Exercise task:
In the data below, change every "state / province" to "region" and leave everything else untouched.

Data to use:
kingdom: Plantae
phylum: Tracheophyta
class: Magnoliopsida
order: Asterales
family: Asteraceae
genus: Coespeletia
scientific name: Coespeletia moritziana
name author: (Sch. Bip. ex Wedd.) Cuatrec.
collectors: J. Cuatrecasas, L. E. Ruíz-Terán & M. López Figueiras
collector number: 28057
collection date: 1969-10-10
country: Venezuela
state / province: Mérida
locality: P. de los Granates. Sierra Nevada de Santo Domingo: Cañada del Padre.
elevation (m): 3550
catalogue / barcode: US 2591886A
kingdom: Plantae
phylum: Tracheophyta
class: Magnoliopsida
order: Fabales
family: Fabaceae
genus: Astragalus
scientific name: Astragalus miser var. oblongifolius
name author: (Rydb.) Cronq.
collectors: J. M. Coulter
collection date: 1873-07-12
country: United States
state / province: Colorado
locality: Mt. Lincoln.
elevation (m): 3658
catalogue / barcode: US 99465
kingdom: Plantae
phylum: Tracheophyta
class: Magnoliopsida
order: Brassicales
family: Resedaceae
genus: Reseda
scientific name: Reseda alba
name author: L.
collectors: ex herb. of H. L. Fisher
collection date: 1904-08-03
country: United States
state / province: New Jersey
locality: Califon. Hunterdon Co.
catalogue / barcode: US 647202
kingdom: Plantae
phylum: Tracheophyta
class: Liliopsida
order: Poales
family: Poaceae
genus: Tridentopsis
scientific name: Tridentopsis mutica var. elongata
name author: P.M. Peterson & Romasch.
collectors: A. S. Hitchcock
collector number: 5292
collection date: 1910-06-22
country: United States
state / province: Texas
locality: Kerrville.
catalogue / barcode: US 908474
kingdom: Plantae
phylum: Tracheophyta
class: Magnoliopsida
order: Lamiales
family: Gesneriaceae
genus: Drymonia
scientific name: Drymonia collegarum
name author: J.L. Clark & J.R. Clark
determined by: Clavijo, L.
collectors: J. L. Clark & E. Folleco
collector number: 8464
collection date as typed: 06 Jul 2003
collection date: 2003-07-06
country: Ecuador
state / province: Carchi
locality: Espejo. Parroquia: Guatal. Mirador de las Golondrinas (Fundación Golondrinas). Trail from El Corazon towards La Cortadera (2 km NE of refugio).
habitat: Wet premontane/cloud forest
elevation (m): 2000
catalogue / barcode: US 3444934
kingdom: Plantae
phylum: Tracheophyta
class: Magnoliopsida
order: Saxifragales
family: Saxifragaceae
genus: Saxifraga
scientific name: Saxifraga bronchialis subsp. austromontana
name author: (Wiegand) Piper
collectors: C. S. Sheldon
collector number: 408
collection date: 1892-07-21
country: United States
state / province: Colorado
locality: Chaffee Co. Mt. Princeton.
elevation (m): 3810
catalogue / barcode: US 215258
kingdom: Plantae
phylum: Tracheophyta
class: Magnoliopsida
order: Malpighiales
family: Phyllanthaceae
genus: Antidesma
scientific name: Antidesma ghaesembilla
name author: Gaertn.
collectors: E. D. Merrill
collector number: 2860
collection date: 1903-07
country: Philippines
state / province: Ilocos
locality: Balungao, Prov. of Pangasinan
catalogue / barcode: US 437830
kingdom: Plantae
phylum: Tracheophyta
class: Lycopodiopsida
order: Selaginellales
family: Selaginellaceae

Expected answer:
kingdom: Plantae
phylum: Tracheophyta
class: Magnoliopsida
order: Asterales
family: Asteraceae
genus: Coespeletia
scientific name: Coespeletia moritziana
name author: (Sch. Bip. ex Wedd.) Cuatrec.
collectors: J. Cuatrecasas, L. E. Ruíz-Terán & M. López Figueiras
collector number: 28057
collection date: 1969-10-10
country: Venezuela
region: Mérida
locality: P. de los Granates. Sierra Nevada de Santo Domingo: Cañada del Padre.
elevation (m): 3550
catalogue / barcode: US 2591886A
kingdom: Plantae
phylum: Tracheophyta
class: Magnoliopsida
order: Fabales
family: Fabaceae
genus: Astragalus
scientific name: Astragalus miser var. oblongifolius
name author: (Rydb.) Cronq.
collectors: J. M. Coulter
collection date: 1873-07-12
country: United States
region: Colorado
locality: Mt. Lincoln.
elevation (m): 3658
catalogue / barcode: US 99465
kingdom: Plantae
phylum: Tracheophyta
class: Magnoliopsida
order: Brassicales
family: Resedaceae
genus: Reseda
scientific name: Reseda alba
name author: L.
collectors: ex herb. of H. L. Fisher
collection date: 1904-08-03
country: United States
region: New Jersey
locality: Califon. Hunterdon Co.
catalogue / barcode: US 647202
kingdom: Plantae
phylum: Tracheophyta
class: Liliopsida
order: Poales
family: Poaceae
genus: Tridentopsis
scientific name: Tridentopsis mutica var. elongata
name author: P.M. Peterson & Romasch.
collectors: A. S. Hitchcock
collector number: 5292
collection date: 1910-06-22
country: United States
region: Texas
locality: Kerrville.
catalogue / barcode: US 908474
kingdom: Plantae
phylum: Tracheophyta
class: Magnoliopsida
order: Lamiales
family: Gesneriaceae
genus: Drymonia
scientific name: Drymonia collegarum
name author: J.L. Clark & J.R. Clark
determined by: Clavijo, L.
collectors: J. L. Clark & E. Folleco
collector number: 8464
collection date as typed: 06 Jul 2003
collection date: 2003-07-06
country: Ecuador
region: Carchi
locality: Espejo. Parroquia: Guatal. Mirador de las Golondrinas (Fundación Golondrinas). Trail from El Corazon towards La Cortadera (2 km NE of refugio).
habitat: Wet premontane/cloud forest
elevation (m): 2000
catalogue / barcode: US 3444934
kingdom: Plantae
phylum: Tracheophyta
class: Magnoliopsida
order: Saxifragales
family: Saxifragaceae
genus: Saxifraga
scientific name: Saxifraga bronchialis subsp. austromontana
name author: (Wiegand) Piper
collectors: C. S. Sheldon
collector number: 408
collection date: 1892-07-21
country: United States
region: Colorado
locality: Chaffee Co. Mt. Princeton.
elevation (m): 3810
catalogue / barcode: US 215258
kingdom: Plantae
phylum: Tracheophyta
class: Magnoliopsida
order: Malpighiales
family: Phyllanthaceae
genus: Antidesma
scientific name: Antidesma ghaesembilla
name author: Gaertn.
collectors: E. D. Merrill
collector number: 2860
collection date: 1903-07
country: Philippines
region: Ilocos
locality: Balungao, Prov. of Pangasinan
catalogue / barcode: US 437830
kingdom: Plantae
phylum: Tracheophyta
class: Lycopodiopsida
order: Selaginellales
family: Selaginellaceae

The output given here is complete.